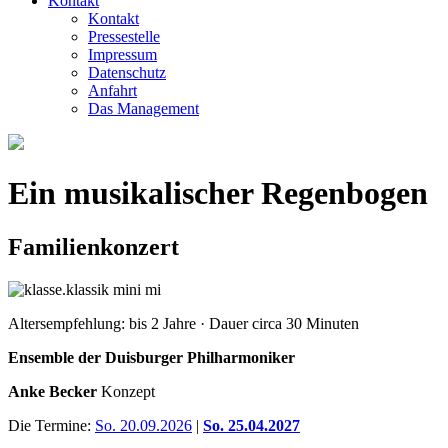
Kontakt
Kontakt
Pressestelle
Impressum
Datenschutz
Anfahrt
Das Management
Ein musikalischer Regenbogen
Familienkonzert
Altersempfehlung: bis 2 Jahre · Dauer circa 30 Minuten
Ensemble der Duisburger Philharmoniker
Anke Becker
Konzept
Die Termine:
So. 20.09.2026
|
So. 25.04.2027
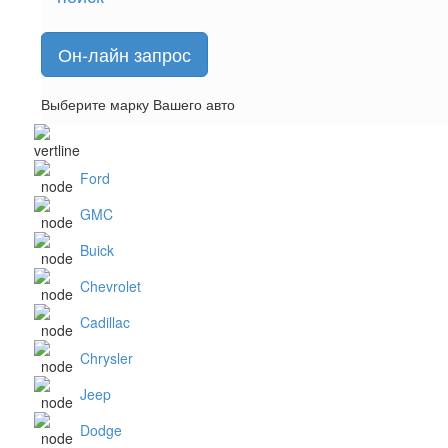
Он-лайн запрос
Выберите марку Вашего авто
Ford
GMC
Buick
Chevrolet
Cadillac
Chrysler
Jeep
Dodge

----

_What the task requires_
Copy out the material above exactly; the images stay out.

_Answer to this task_
Kontakt
Kontakt
Pressestelle
Impressum
Datenschutz
Anfahrt
Das Management
Ein musikalischer Regenbogen
Familienkonzert
Altersempfehlung: bis 2 Jahre · Dauer circa 30 Minuten
Ensemble der Duisburger Philharmoniker
Anke Becker
Konzept
Die Termine:
So. 20.09.2026
|
So. 25.04.2027
Он-лайн запрос
Выберите марку Вашего авто
Ford
GMC
Buick
Chevrolet
Cadillac
Chrysler
Jeep
Dodge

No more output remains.